**PROBLEM REQUIREMENTS**. Look below. Copy each line that has "Aqueduct" in it.

**DATA LISTING**.
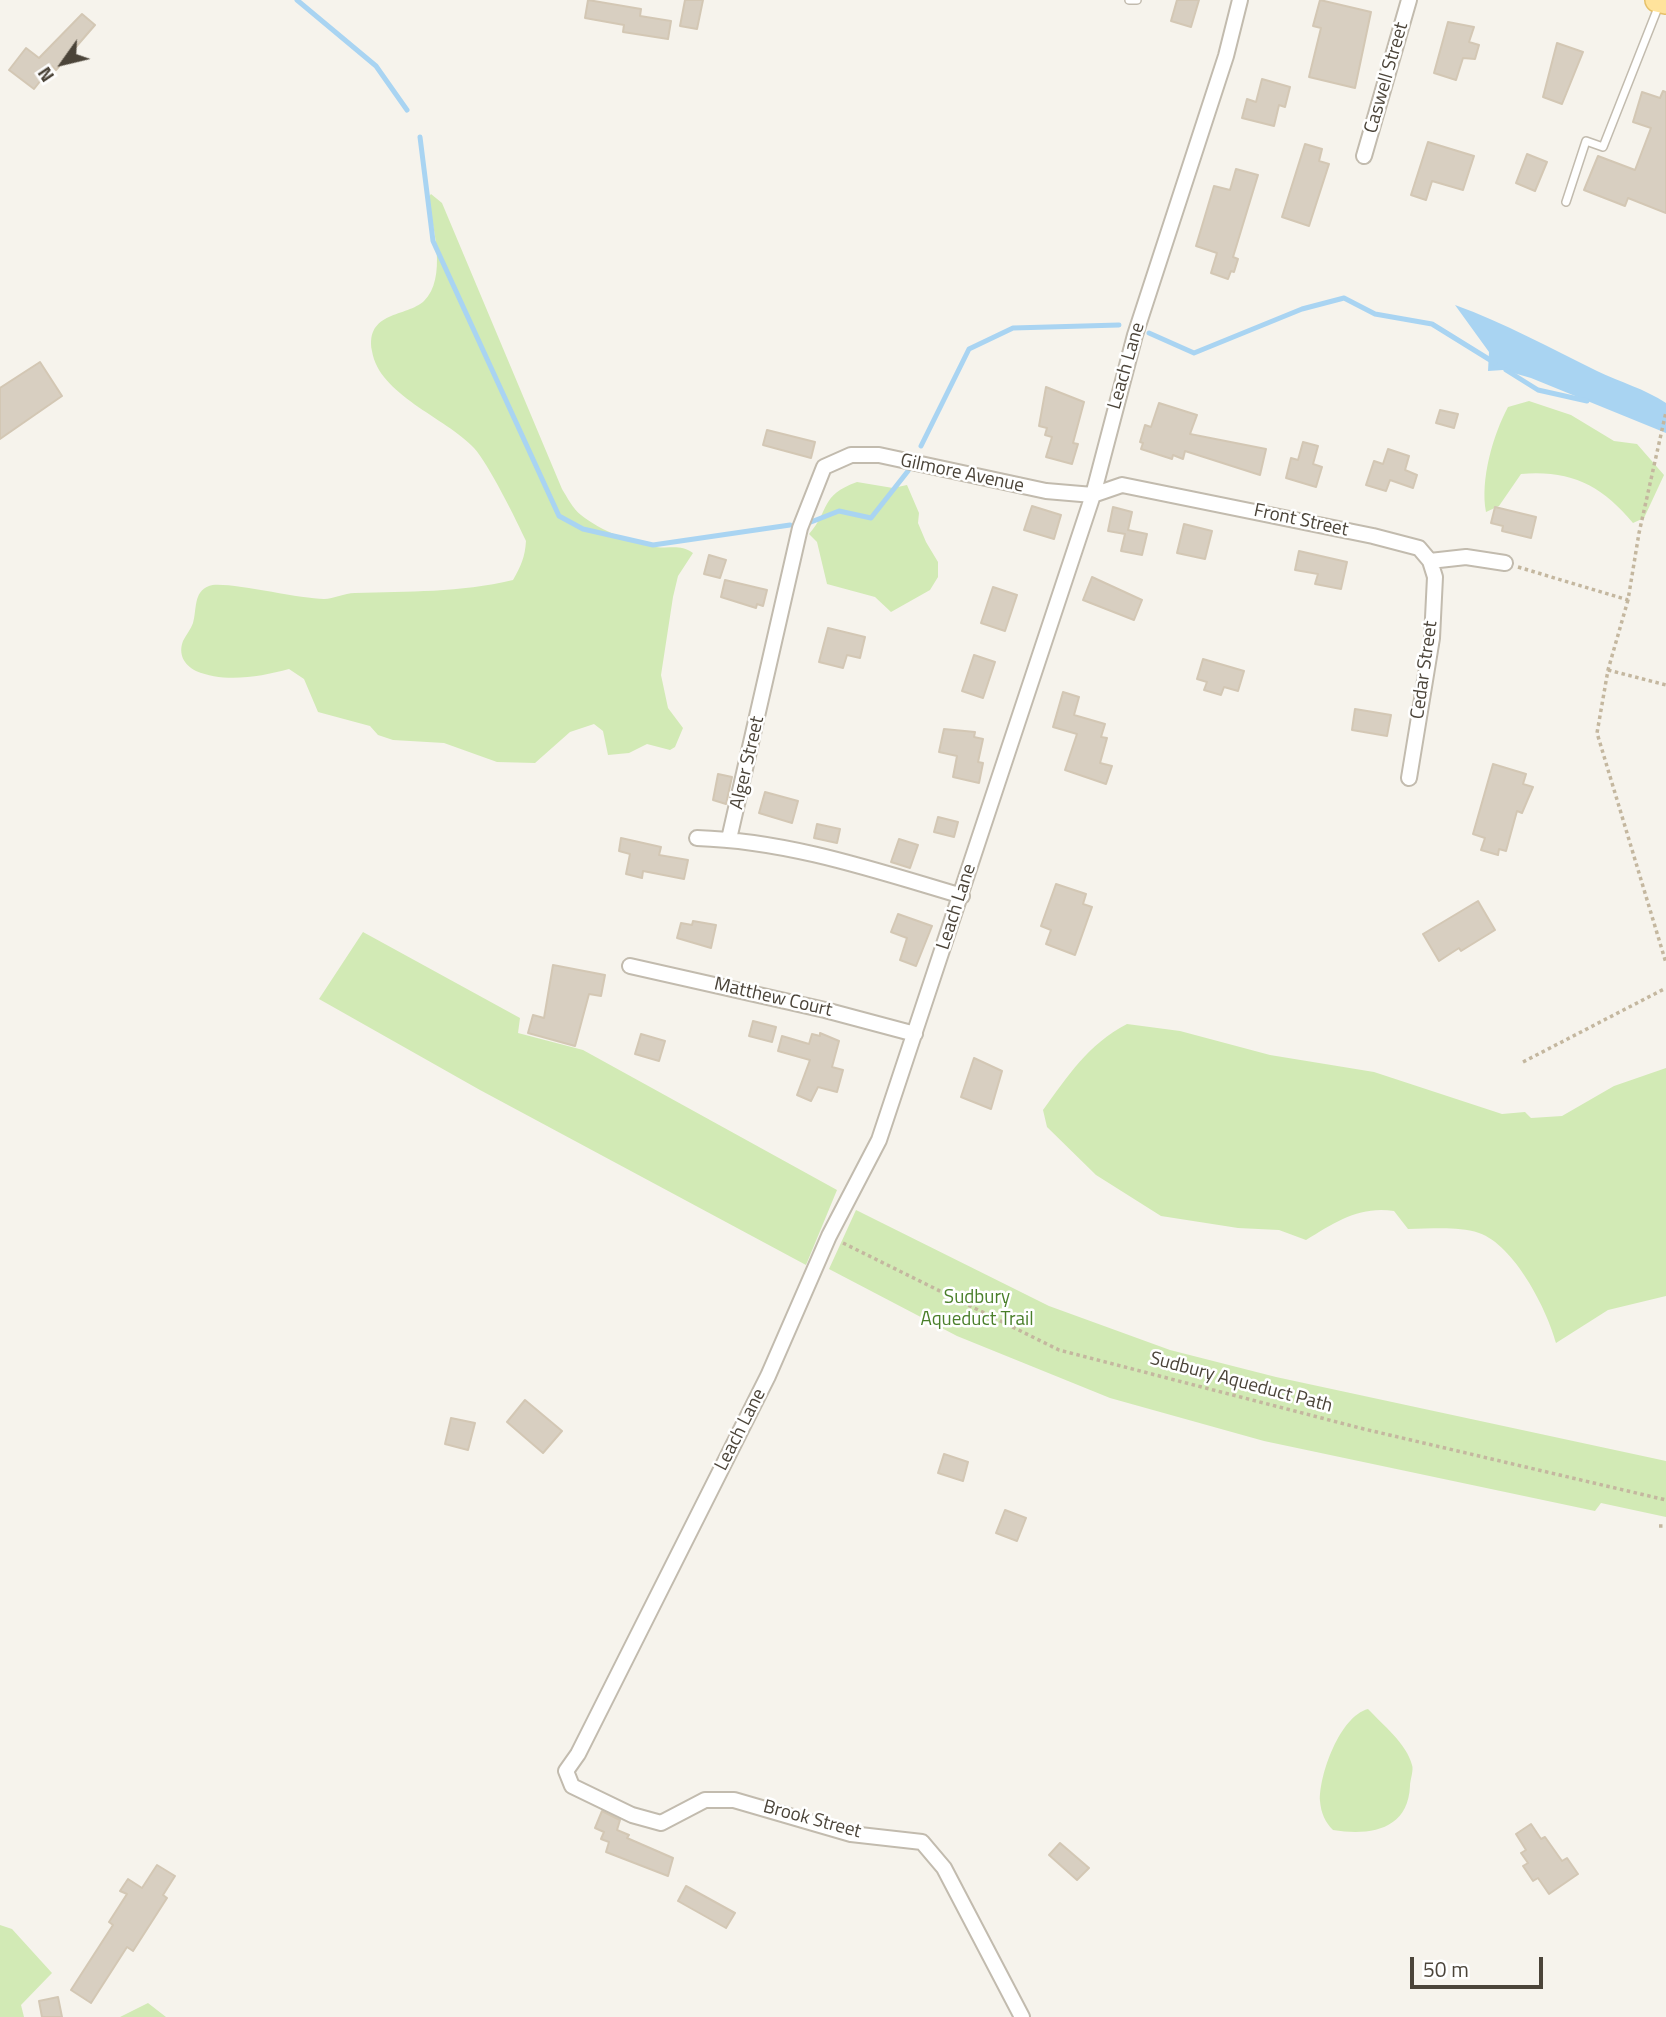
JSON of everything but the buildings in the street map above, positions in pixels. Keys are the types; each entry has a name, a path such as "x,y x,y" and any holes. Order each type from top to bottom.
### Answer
{"main road":[{"path":"1659,0 1666,2"}],"street":[{"name":"Leach Lane","path":"566,1771 578,1754 768,1376 829,1236 873,1155 962,895 1093,495 1135,335 1226,56 1240,0"},
{"name":"Caswell Street","path":"1364,156 1409,0"},
{"name":"Gilmore Avenue","path":"833,461 851,455 879,455 992,482 1093,495"},
{"name":"Alger Street","path":"729,839 775,647 800,528 815,485 824,467 833,461"},
{"name":"Front Street","path":"1093,495 1122,485 1202,500 1419,548 1430,561"},
{"path":"1430,561 1466,557 1506,563"},
{"name":"Cedar Street","path":"1409,778 1432,638 1435,578 1430,561"},
{"path":"697,838 729,839 814,852 962,895"},
{"name":"Matthew Court","path":"630,966 825,1010 915,1034"},
{"name":"Brook Street","path":"566,1771 572,1786 632,1815 661,1823 705,1800 734,1800 851,1834 922,1842 944,1868 1022,2017"}],"lane":[{"path":"1129,0 1137,0"},
{"path":"1566,202 1586,141 1603,147 1659,0"}],"path":[{"path":"1666,412 1628,600 1608,670 1597,733 1666,964"},
{"path":"1506,563 1628,600"},
{"path":"1608,670 1666,685"},
{"path":"1523,1062 1666,988"},
{"name":"Sudbury Aqueduct Path","path":"829,1236 1059,1350 1364,1429 1666,1500"},
{"path":"1659,1525 1666,1526"}],"green space":[{"path":"431,194 442,203 562,489 573,506 589,521 617,536 647,545 680,548 693,553 678,576 661,675 668,708 683,728 675,747 670,750 647,744 629,753 608,755 603,731 594,724 570,732 535,763 497,762 444,743 393,740 378,735 370,726 318,712 304,679 289,669 254,676 218,677 196,671 183,659 183,641 193,623 198,597 200,592 209,586 229,586 324,599 351,593 473,587 513,580 516,575 524,557 526,541 487,466 462,437 400,393 387,380 377,367 372,351 372,338 381,322 417,306 431,291 435,280 437,252 427,199"},
{"path":"1529,401 1571,415 1614,441 1637,444 1664,475 1644,518 1633,523 1609,499 1584,483 1539,473 1521,474 1499,506 1486,512 1486,472 1497,431 1508,407"},
{"path":"857,482 893,488 907,485 919,513 918,523 938,562 938,577 930,590 891,612 875,597 827,584 817,542 809,534 831,498"},
{"path":"363,932 520,1018 518,1033 583,1050 837,1190 806,1265 480,1090 319,999"},
{"path":"1127,1024 1180,1031 1270,1055 1374,1072 1502,1114 1525,1112 1531,1118 1562,1116 1614,1086 1666,1068 1666,1296 1608,1310 1556,1343 1537,1296 1516,1264 1505,1250 1479,1233 1453,1229 1408,1229 1394,1211 1381,1210 1348,1217 1306,1240 1279,1230 1238,1228 1161,1216 1096,1175 1047,1127 1043,1110 1090,1051"},
{"name":"Sudbury Aqueduct Trail","path":"856,1210 1049,1306 1170,1350 1276,1377 1666,1461 1666,1517 1601,1503 1595,1511 1264,1441 1110,1398 957,1336 829,1269"},
{"path":"1368,1709 1393,1735 1409,1757 1413,1770 1408,1801 1395,1821 1385,1827 1360,1832 1333,1830 1324,1817 1320,1801 1327,1762 1340,1734 1358,1714"},
{"path":"0,1925 12,1929 52,1973 21,2005 24,2017 0,2017"},
{"path":"148,2003 166,2017 120,2017"}],"water":[{"path":"1455,305 1658,398 1666,403 1666,433 1531,378 1503,370 1488,371 1489,352"}],"waterway":[{"path":"297,0 376,66 407,110"},
{"path":"420,137 433,241 559,516 583,529 653,545 790,525"},
{"path":"1149,333 1194,353 1302,309 1344,298 1375,314 1432,324 1495,363"},
{"path":"921,446 969,349 1013,328 1119,325"},
{"path":"1506,370 1538,390 1587,401"},
{"path":"811,522 839,511 871,518 908,471"}]}
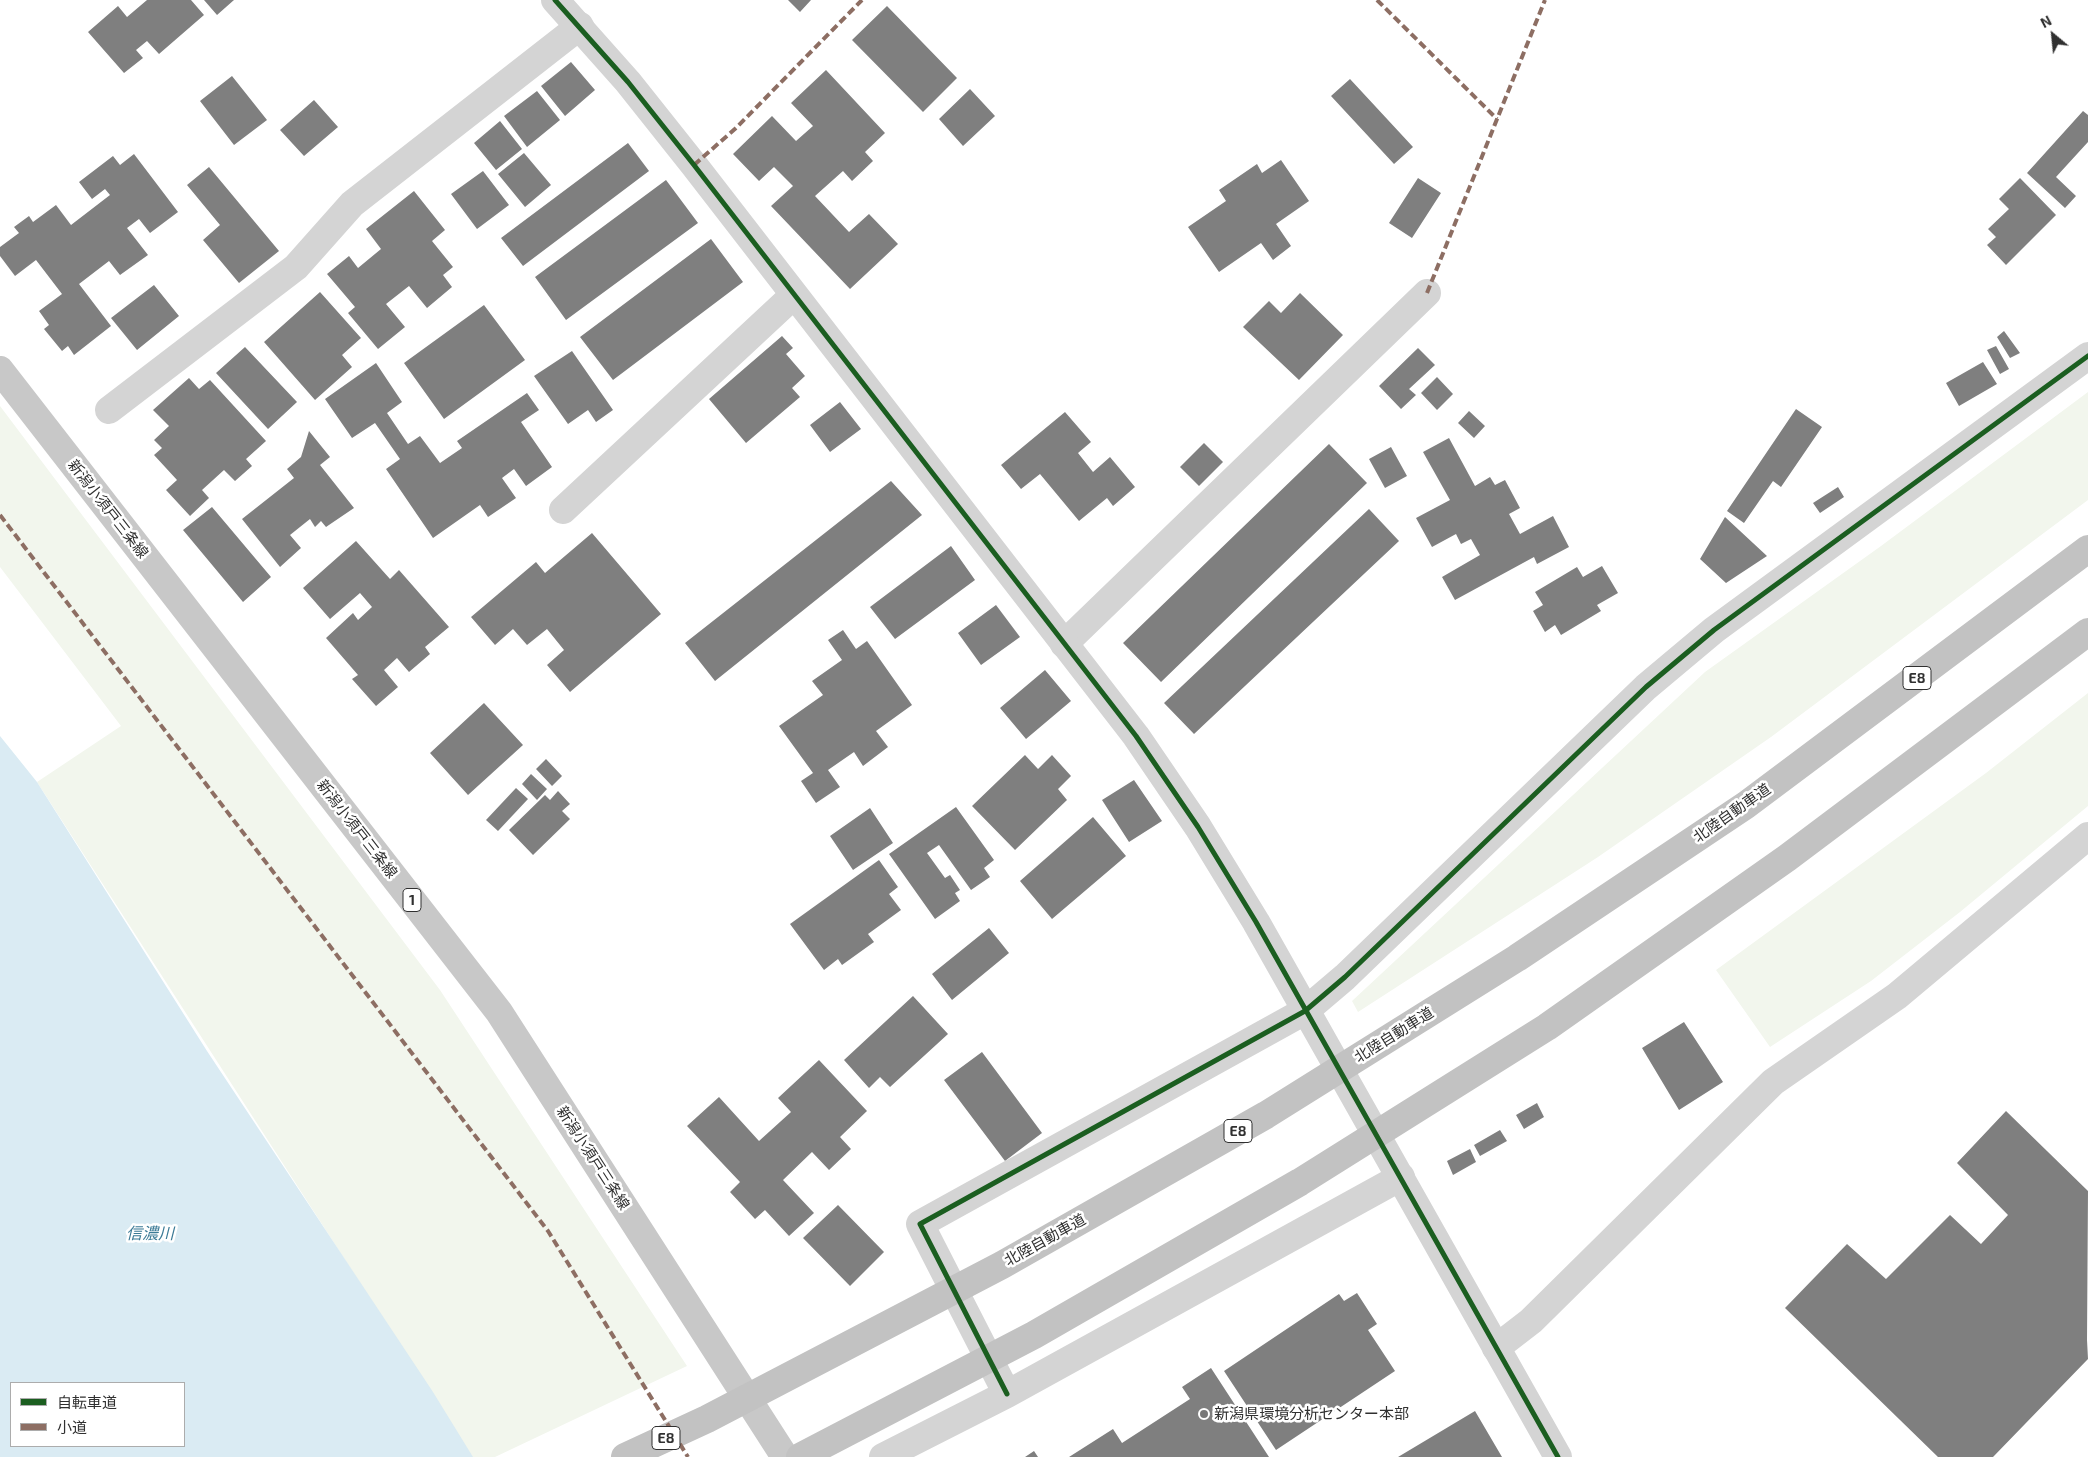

**OUTPUT BELOW**.
{"name":"Sudbury Aqueduct Path","path":"829,1236 1059,1350 1364,1429 1666,1500"},
{"name":"Sudbury Aqueduct Trail","path":"856,1210 1049,1306 1170,1350 1276,1377 1666,1461 1666,1517 1601,1503 1595,1511 1264,1441 1110,1398 957,1336 829,1269"},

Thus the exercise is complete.